Noch bevor die Wahrheit dem Krieg zum Opfer fällt, stirbt die Differenzierung. Das musste jetzt der international gefeierte ukrainische Filmemacher Sergei Loznitsa erfahren - die ukrainische Filmakademie, also die eigenen Leute, haben ihn vor zwei Tagen aus ihren Reihen ausgeschlossen. Zur Begründung hieß es, Loznitsa sehe sich laut eigenen Erklärungen als "Kosmopolit" in einer Zeit, in der jeder Ukrainer die "nationale Identität" verteidigen müsse. Da könne es "keine Kompromisse oder Halbtöne" geben.

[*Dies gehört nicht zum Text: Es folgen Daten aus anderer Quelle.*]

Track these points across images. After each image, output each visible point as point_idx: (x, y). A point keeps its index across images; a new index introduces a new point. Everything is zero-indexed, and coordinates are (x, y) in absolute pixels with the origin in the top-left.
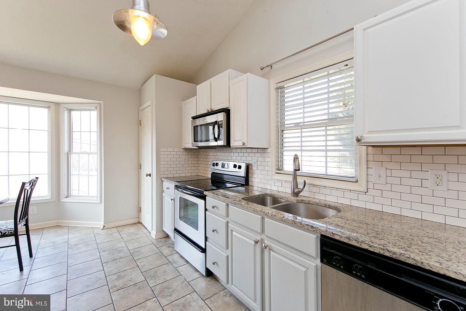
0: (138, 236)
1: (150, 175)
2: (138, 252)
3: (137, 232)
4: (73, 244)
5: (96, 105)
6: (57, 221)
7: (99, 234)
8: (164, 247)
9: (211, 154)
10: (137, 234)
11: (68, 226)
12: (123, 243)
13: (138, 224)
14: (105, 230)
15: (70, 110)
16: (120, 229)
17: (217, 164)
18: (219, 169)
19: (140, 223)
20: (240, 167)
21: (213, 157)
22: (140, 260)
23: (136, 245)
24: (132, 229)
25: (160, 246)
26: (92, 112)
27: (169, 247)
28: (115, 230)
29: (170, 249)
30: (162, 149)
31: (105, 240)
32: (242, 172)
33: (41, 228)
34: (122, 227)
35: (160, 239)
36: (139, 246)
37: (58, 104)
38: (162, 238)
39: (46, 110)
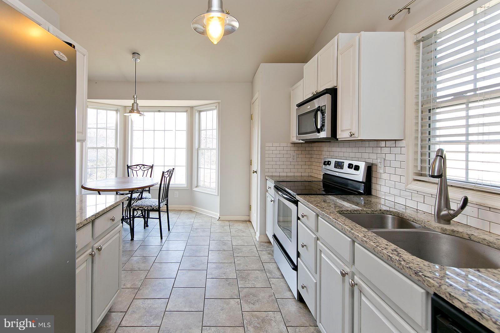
0: (244, 234)
1: (256, 172)
2: (239, 249)
3: (244, 230)
4: (195, 228)
5: (215, 105)
6: (190, 206)
7: (215, 224)
8: (264, 252)
9: (325, 149)
10: (244, 232)
11: (197, 212)
12: (230, 237)
13: (248, 223)
14: (220, 222)
15: (200, 112)
16: (231, 223)
17: (329, 163)
18: (332, 170)
19: (250, 221)
20: (357, 168)
21: (327, 153)
22: (238, 258)
23: (240, 242)
24: (241, 226)
25: (261, 250)
26: (214, 111)
27: (269, 254)
28: (227, 223)
29: (270, 256)
30: (267, 144)
31: (217, 230)
32: (360, 176)
33: (181, 210)
34: (233, 222)
35: (263, 243)
36: (242, 244)
37: (192, 108)
38: (265, 242)
39: (185, 114)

Hat sich der in Berlin lebende Filmemacher, der für den bitteren Kriegsfilm "Donbass" etwa den Prix Un Certain Regard in Cannes gewonnen und auch die ukrainische Revolution 2014 mit dem Dokumentarfilm "Maidan" begleitet hat, etwa putinfreundlich geäußert?
Keineswegs, im Gegenteil, man lese nur sein Statement vom 27. Februar, drei Tage nach Kriegsbeginn: "Der Krieg, den Russland gegen die Ukraine entfesselt hat, ist ein wahnsinniger und suizidaler Akt, der zum unausweichlichen Kollaps des kriminellen russischen Regimes führen wird. Die ganze Welt wird Zeuge einer Schlacht zwischen Gut und Böse, Wahrheit und Lüge, einer Schlacht von biblischen Ausmaßen. Die Ukraine wird siegen!"
"Ein Geschenk für die Propaganda des Kremls."
Anschließend trat Loznitsa wütend aus der Europäischen Filmakademie aus, als diese nicht auf Anhieb eine Position gegen den Krieg fand, die ihm angemessen erschien. In der Folge sprach er sich allerdings dafür aus, nicht unterschiedslos alle russischen Filmemacher zu boykottieren - jene, die sich gegen das Putin-Regime stellten, hätten weiter die Unterstützung des Westens verdient.
An eine flammend patriotische Position eine gewisse Differenzierung anzuhängen, was russische Künstler betrifft - selbst dieser Akt scheint nun für seine Kollegen, die im Bombenhagel in der Ukraine ausharren, nicht mehr akzeptabel zu sein - daher der Ausschluss. Der auch noch mit dem Vorwurf unterfüttert ist, Loznitsa habe seine Werke von einem französischen Filmfestival nicht zurückgezogen, das Filme aus allen Teilen der ehemaligen Sowjetunion zeigen will.
In seiner Antwort auf den Rausschmiss, die er in Form eines offenen Briefes verfasst hat, empört sich Loznitsa darüber, dass der Begriff "Kosmopolit" in seiner Heimat nun wieder als Schimpfwort verwendet werde - das sei ein Rückfall in die schlimmsten Zeiten des späten, antisemitischen Stalinismus. Was propagiere die ukrainische Filmakademie denn jetzt, fragt er und antwortet: "Nicht eine zivilisierte Haltung, nicht den Wunsch, alle zurechnungsfähigen und freiheitsliebenden Menschen im Kampf gegen die russische Aggression zu vereinigen, nicht die internationale Anstrengung aller demokratischen Länder, diesen Krieg zu gewinnen - sondern 'nationale Identität'. Unglücklicherweise ist dies Nazitum. Ein Geschenk für die Propaganda des Kremls."
Er werde, schreibt Sergei Loznitsa in seinem Brief, "immer ein ukrainischer Filmemacher bleiben", und schließt: "Ich hoffe, dass wir alle in diesen tragischen Zeiten unseren common sense bewahren können."